BACKGROUND:
Childhood
undernutrition is a major
public health concern that
needs special
attention to achieve 2025 global
nutrition targets. Moderate acute
malnutrition (MAM), manifest as wasting (low weight-for-height),
affects 33 million
children under 5, yet there are currently no global guidelines for its
treatment. We recently performed a randomized-controlled
clinical study of a
microbiota-directed complementary
food formulation (MDCF-2) in 12-18-month-old Bangladeshi
children with MAM. The results revealed that MDCF-2, freshly prepared each day, produced a significantly greater improvement in ponderal
growth than a standard ready-to-use supplementary
food (RUSF), an effect that is associated with repair of the disrupted gut
microbial community development that occurs in
children with MAM. To test the generalizability of these results in acutely malnourished
children at other sites, there is a pressing need for a packaged, shelf-stable, organoleptically-acceptable formulation that is bioequivalent to MDCF-2. This
report describes the protocol for a
clinical study to evaluate candidate formulations designed to meet these criteria.
METHODS:
A randomized
single-blind study will be conducted in 8-12-month-old Bangladeshi
children with MAM to compare the
efficacy of alternative shelf-stable MDCF prototypes versus the current MDCF-2 formulation that is produced fresh each day. V4-16S
rDNA amplicon and shotgun sequencing datasets
will be generated from faecal
DNA samples collected from each
child enrolled in each group prior to, during, and
after treatment to determine the abundances of MDCF-2-responsive bacterial taxa.
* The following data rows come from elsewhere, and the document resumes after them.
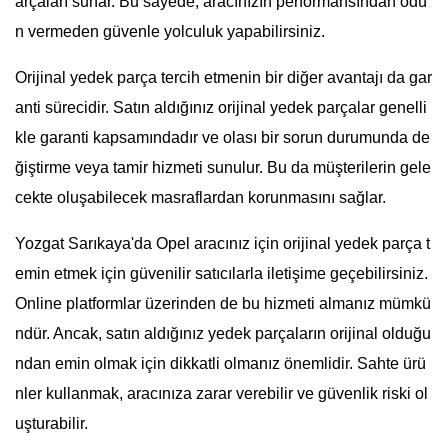
arçaları sunar. Bu sayede, aracınızın performansından ödü
n vermeden güvenle yolculuk yapabilirsiniz.
Orijinal yedek parça tercih etmenin bir diğer avantajı da gar
anti sürecidir. Satın aldığınız orijinal yedek parçalar genelli
kle garanti kapsamındadır ve olası bir sorun durumunda de
ğiştirme veya tamir hizmeti sunulur. Bu da müşterilerin gele
cekte oluşabilecek masraflardan korunmasını sağlar.
Yozgat Sarıkaya'da Opel aracınız için orijinal yedek parça t
emin etmek için güvenilir satıcılarla iletişime geçebilirsiniz.
Online platformlar üzerinden de bu hizmeti almanız mümkü
ndür. Ancak, satın aldığınız yedek parçaların orijinal olduğu
ndan emin olmak için dikkatli olmanız önemlidir. Sahte ürü
nler kullanmak, aracınıza zarar verebilir ve güvenlik riski ol
uşturabilir.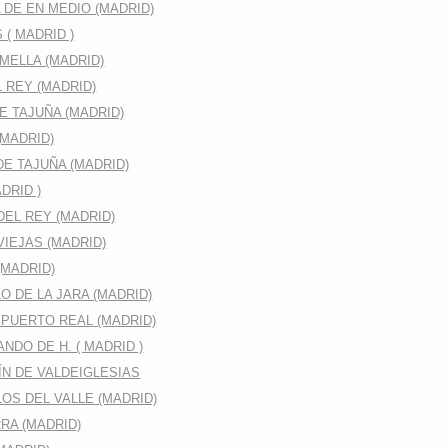
DE EN MEDIO (MADRID)
( MADRID )
MELLA (MADRID)
 REY (MADRID)
E TAJUÑA (MADRID)
(MADRID)
E TAJUÑA (MADRID)
DRID )
EL REY (MADRID)
IEJAS (MADRID)
(MADRID)
O DE LA JARA (MADRID)
 PUERTO REAL (MADRID)
NDO DE H. ( MADRID )
ÍN DE VALDEIGLESIAS
OS DEL VALLE (MADRID)
RA (MADRID)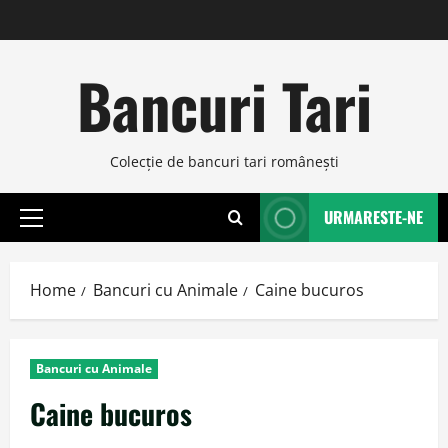
Skip
to
content
Bancuri Tari
Colecţie de bancuri tari româneşti
URMARESTE-NE
Primary
Menu
Home
Bancuri cu Animale
Caine bucuros
Bancuri cu Animale
Caine bucuros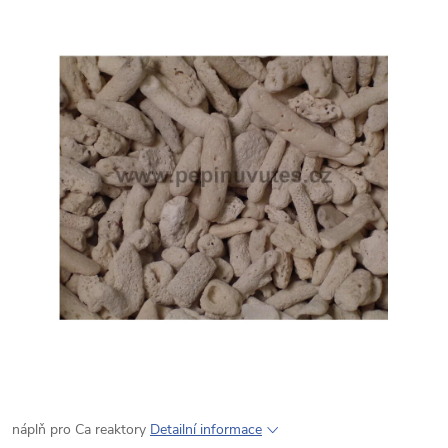
náplň pro Ca reaktory
Detailní informace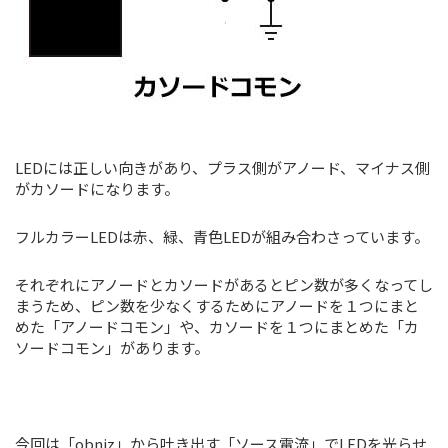
LEDには正しい向きがあり、プラス側がアノード、マイナス側
がカソードになります。
フルカラーLEDは赤、緑、青色LEDが組み合わさっています。
それぞれにアノードとカソードがあるとピン数が多くなってし
まうため、ピン数を少なくするためにアノードを１つにまと
めた「アノードコモン」や、カソードを１つにまとめた「カ
ソードコモン」があります。
今回は「obniz」から吐き出す「ソース電流」でLEDを光らせ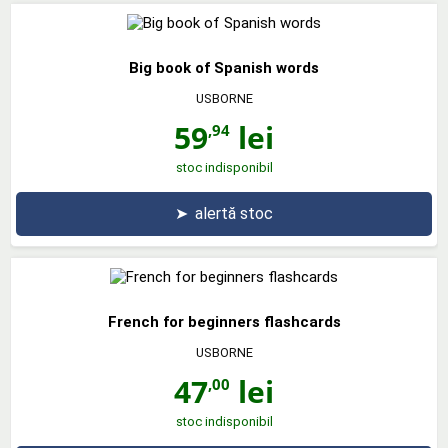
Big book of Spanish words
USBORNE
59
lei
,94
stoc indisponibil
➤
alertă stoc
French for beginners flashcards
USBORNE
47
lei
,00
stoc indisponibil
Efficacy will be assessed by quantifying the change in representation of MDCF-2-responsive gut bacterial taxa after 4-weeks of
treatment with freshly prepared MDCF-2 compared to their changes in abundance
after treatment with the prototype MDCFs. Equivalence
will be defined as the absence of a statistically significant difference, after 4-weeks of
treatment, in the representation of faecal bacterial taxa associated with the response to MDCF-2 in participants receiving a test MDCF.
DISCUSSION:
This trial aims to establish acceptability and equivalence with
respect to
microbiota repair, of scalable, shelf-stable formulations of MDCF-2 in 8-12-month-old Bangladeshi
children with moderate acute
malnutrition. TRIAL REGISTRATION ClinicalTrials.gov (NCT05094024). The trial has been registered before starting enrolment on 23 October 2021.